At the heart of the novel is a love story between Armen Petrosian, a survivor of Turkish brutality, and Elizabeth Endicott, a Boston Brahmin who has traveled to Aleppo to perform relief work with her father. While the love story propels the novel forward, it is Bohjalian’s unflinching description of what happened to the Armenians during the genocide that makes this book so affecting.
Chris Bohjalian’s novel of the Armenian Genocide, The Sandcastle Girls, arrives on July 17.
The novel moves between the present day—through the musings of a novelist, Laura Petrosian, who is in the process of exploring her family’s history—and 1915, telling the story of Laura’s grandparents. Bohjalian starts with Laura’s memories of spending time in her grandparents’ suburban New York home, which her mother affectionately referred to as the “Ottoman Annex.” Throughout the book, the portions of the novel that are set in the present day are a vehicle for Laura’s internal thoughts and feelings about her Armenian identity, and how that identity is connected to the genocide.

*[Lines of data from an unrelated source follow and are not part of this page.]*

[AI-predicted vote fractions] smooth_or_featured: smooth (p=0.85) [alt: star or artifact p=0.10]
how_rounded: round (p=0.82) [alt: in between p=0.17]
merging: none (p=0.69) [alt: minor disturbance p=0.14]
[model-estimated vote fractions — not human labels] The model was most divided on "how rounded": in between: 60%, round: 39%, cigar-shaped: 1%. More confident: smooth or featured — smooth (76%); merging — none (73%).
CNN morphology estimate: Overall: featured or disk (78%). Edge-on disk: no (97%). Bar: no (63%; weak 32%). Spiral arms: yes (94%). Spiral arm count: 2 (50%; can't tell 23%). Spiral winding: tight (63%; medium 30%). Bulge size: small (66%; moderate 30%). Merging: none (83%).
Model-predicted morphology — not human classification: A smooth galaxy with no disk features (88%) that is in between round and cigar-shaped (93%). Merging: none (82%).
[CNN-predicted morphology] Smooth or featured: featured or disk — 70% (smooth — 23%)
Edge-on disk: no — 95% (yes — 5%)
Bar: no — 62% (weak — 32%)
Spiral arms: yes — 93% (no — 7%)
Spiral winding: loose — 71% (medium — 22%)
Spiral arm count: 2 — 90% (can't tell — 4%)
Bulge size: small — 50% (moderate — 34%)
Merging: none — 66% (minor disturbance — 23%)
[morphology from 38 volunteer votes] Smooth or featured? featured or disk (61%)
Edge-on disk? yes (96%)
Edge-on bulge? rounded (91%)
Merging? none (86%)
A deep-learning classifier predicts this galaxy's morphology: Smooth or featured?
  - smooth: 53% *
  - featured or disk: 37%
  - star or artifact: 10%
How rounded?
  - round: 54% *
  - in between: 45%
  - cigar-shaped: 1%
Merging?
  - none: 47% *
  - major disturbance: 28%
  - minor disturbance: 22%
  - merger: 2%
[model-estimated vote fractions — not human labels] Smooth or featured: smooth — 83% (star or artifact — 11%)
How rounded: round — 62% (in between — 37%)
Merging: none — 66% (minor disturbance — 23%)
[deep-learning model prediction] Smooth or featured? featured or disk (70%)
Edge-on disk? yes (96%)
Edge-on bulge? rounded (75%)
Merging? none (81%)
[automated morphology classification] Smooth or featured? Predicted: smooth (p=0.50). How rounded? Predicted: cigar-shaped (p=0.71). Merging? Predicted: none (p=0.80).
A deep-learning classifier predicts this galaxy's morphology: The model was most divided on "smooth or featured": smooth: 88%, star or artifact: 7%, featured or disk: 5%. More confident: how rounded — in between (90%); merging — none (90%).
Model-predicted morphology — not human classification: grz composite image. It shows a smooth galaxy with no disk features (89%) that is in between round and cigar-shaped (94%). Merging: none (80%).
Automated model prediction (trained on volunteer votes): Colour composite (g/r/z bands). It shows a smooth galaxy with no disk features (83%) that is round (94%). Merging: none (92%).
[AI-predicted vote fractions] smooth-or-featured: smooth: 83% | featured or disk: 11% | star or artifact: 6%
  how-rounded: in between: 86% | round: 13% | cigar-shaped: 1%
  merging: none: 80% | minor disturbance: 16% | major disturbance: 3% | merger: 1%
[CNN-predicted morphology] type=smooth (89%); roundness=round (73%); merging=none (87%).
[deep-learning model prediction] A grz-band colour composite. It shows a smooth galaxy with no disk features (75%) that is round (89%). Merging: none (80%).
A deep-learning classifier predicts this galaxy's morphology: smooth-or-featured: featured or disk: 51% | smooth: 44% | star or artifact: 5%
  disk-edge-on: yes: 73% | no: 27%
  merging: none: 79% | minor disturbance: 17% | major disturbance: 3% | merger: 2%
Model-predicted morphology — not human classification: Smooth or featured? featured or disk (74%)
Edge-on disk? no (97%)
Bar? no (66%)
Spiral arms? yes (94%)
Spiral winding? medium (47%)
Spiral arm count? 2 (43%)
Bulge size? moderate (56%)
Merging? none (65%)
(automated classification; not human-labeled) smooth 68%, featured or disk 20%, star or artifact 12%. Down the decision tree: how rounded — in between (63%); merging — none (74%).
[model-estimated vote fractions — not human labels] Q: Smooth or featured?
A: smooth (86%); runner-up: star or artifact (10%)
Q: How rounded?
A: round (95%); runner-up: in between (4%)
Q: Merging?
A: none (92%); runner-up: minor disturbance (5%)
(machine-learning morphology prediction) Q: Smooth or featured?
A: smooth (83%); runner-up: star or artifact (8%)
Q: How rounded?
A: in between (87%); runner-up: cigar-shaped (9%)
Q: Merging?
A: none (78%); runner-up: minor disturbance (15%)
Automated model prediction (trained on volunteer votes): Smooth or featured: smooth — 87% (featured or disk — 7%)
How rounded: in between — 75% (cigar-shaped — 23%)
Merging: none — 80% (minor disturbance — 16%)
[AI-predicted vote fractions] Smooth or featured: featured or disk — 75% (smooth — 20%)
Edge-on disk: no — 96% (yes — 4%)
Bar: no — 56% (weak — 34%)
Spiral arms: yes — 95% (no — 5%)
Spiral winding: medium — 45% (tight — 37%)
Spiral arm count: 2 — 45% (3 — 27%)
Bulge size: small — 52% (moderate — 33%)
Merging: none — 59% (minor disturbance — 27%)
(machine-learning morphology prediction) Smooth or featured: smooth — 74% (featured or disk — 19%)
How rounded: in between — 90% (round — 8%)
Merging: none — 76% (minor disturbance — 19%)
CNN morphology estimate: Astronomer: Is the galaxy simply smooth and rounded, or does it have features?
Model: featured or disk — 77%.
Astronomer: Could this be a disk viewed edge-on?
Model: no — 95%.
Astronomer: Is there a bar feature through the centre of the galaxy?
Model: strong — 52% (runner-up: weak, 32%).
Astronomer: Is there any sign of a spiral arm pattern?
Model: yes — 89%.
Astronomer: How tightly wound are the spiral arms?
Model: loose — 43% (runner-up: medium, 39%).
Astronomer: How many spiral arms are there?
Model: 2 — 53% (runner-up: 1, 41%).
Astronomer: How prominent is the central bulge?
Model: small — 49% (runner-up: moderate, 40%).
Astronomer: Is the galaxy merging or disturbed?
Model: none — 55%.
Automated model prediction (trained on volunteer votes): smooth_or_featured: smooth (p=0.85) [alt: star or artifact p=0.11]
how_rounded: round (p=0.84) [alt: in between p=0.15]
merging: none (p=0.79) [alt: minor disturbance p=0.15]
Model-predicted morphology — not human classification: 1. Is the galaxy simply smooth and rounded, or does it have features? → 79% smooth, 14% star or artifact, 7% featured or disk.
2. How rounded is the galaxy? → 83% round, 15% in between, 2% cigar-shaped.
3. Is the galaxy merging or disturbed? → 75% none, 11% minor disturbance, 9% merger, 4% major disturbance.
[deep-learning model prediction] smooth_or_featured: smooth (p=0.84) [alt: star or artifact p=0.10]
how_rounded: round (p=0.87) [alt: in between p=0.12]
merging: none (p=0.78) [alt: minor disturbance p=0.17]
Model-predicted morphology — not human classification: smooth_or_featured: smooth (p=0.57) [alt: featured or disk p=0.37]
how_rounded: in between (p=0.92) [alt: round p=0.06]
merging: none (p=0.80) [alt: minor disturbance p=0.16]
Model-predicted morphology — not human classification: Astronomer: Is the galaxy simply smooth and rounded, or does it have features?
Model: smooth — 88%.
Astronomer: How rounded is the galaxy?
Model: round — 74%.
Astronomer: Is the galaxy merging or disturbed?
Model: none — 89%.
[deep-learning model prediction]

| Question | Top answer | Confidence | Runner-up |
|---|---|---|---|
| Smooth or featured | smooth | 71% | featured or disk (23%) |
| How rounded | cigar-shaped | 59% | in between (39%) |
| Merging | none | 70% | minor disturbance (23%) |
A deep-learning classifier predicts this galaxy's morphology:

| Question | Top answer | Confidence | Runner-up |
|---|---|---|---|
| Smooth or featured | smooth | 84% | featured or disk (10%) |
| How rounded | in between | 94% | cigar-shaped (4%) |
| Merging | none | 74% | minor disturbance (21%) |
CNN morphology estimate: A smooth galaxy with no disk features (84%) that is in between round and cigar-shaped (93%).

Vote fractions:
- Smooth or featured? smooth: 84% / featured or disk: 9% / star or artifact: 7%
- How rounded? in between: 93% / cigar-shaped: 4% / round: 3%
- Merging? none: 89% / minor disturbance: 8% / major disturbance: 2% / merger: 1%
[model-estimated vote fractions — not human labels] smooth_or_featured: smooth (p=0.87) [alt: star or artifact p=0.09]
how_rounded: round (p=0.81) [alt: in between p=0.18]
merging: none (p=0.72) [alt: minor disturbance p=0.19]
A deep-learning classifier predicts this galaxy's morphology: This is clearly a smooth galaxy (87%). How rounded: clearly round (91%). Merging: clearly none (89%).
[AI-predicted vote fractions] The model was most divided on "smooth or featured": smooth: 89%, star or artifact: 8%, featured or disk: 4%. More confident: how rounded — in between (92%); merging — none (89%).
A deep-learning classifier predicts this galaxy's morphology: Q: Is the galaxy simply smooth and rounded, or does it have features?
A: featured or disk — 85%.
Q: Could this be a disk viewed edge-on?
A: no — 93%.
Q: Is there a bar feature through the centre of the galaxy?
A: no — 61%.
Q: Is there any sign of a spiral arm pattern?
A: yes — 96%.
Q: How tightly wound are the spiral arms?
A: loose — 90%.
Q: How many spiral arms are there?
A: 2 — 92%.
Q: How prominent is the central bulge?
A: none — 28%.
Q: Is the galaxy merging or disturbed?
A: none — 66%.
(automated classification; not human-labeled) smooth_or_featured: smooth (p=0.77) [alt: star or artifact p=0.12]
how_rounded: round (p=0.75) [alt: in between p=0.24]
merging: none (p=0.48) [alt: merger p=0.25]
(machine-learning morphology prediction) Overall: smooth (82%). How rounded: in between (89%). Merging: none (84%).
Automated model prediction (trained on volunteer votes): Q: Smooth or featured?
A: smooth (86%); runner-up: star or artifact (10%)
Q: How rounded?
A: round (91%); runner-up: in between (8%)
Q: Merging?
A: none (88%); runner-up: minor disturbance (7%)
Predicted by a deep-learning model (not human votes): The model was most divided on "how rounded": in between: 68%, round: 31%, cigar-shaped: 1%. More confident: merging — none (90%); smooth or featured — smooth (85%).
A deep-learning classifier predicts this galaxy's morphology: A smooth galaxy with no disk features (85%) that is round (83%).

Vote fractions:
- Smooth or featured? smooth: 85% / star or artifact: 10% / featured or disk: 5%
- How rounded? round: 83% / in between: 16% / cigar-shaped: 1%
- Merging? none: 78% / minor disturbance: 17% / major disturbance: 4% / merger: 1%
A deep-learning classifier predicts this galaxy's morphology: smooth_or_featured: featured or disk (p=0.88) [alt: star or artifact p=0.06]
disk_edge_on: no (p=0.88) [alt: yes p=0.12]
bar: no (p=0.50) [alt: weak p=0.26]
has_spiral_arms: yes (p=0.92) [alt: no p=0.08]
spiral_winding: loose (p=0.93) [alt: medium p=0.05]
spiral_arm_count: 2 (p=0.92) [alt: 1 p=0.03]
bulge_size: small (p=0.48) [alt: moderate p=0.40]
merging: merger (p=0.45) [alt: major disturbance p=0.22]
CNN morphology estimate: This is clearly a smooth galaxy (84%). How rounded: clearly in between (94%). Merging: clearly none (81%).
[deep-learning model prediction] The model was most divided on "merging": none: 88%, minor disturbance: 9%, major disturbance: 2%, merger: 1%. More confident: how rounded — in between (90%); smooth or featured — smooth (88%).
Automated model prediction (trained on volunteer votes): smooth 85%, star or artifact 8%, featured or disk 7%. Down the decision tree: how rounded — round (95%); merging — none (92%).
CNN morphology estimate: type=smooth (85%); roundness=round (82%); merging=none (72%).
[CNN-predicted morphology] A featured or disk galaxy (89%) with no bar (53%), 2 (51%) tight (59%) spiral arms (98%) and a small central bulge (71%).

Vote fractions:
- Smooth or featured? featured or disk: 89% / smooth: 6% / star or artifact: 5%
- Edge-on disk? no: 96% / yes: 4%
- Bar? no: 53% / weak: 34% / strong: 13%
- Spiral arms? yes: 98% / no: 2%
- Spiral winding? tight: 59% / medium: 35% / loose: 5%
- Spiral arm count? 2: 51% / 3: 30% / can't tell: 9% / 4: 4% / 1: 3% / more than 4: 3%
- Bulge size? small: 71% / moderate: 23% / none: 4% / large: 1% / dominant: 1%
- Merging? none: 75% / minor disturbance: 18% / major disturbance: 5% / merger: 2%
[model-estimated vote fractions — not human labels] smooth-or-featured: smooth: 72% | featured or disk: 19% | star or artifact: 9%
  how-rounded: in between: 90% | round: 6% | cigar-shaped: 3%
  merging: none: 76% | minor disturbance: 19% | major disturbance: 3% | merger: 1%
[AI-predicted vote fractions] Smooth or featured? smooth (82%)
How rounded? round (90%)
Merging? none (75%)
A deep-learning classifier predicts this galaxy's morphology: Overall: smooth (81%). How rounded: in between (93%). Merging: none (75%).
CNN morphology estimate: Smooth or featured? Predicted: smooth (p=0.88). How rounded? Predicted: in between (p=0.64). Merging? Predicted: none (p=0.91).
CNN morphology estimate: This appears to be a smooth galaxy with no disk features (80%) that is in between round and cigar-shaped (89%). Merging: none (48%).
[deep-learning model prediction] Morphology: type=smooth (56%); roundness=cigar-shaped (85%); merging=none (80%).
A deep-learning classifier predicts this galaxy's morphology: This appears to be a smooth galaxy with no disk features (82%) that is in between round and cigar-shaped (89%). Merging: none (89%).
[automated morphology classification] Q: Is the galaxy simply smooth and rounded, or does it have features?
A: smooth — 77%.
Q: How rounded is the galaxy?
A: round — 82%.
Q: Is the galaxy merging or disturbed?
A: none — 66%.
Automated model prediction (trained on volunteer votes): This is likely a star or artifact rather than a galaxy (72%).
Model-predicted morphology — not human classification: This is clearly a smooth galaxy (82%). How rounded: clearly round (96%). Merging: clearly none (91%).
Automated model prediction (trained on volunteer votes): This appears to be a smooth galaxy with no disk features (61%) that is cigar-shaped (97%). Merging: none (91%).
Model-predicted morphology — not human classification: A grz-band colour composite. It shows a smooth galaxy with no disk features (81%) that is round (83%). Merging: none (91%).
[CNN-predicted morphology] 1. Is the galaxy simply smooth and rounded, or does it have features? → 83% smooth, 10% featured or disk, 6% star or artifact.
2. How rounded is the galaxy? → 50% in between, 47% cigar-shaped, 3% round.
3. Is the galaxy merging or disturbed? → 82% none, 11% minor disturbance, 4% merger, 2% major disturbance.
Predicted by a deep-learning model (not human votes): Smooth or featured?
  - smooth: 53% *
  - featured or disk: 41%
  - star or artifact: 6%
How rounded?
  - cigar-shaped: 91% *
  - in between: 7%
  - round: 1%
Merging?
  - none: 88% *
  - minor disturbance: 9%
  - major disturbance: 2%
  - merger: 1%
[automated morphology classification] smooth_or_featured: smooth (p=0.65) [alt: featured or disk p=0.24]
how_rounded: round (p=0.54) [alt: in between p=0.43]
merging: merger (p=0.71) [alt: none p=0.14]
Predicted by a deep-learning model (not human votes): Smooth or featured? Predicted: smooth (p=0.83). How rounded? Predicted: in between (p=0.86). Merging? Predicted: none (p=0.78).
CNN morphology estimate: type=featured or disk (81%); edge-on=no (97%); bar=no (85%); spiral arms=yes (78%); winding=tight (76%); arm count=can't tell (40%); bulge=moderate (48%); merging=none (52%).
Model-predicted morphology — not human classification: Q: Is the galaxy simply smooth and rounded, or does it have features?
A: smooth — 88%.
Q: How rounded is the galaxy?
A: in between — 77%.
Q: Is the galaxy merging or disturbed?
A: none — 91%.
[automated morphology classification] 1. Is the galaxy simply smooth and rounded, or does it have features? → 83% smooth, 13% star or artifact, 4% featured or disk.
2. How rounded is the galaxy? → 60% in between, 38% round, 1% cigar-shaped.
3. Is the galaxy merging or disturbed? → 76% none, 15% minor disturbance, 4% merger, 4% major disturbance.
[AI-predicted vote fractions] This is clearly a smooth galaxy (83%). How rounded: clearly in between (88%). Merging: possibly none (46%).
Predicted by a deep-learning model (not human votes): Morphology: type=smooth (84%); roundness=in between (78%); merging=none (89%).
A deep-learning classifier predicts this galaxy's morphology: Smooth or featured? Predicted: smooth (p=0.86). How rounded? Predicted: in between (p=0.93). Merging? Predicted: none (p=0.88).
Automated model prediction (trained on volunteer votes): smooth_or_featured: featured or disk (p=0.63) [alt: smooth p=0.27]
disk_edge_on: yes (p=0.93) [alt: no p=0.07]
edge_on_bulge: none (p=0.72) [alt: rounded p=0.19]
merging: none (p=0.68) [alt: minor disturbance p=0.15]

The portion of the novel set in 1915 is told from many perspectives—Elizabeth, Armen, the German engineers, a Turkish soldier. In addition the story is told through the eyes of two Armenian females Elizabeth meets and befriends in the Aleppo square, a widow, Nevart in his early thirties, and an orphan girl, Hatoon. Nevart and Hatoon become surrogate family to each other, and Elizabeth becomes so close with them that she insists they live with her at the American Embassy despite the protestations of her father and other missionaries. What Bohjalian achieves by presenting the story through these multiple voices is a complete portrait of the genocide that is rich in personal detail. The most meaningful and devastating portions of the story are those that are told from the perspective of the young orphan girl Hatoon, who witnessed her whole family brutalized and murdered by Turkish soldiers. Hatoon is deeply damaged by her experiences and her tale is heartbreaking, but her survival and ability to form connections with other survivors and non-Armenians injects some hope into the story.
This book is about many things—a love story, a war, a woman’s independence and coming of age. But more than anything this novel is about the genocide.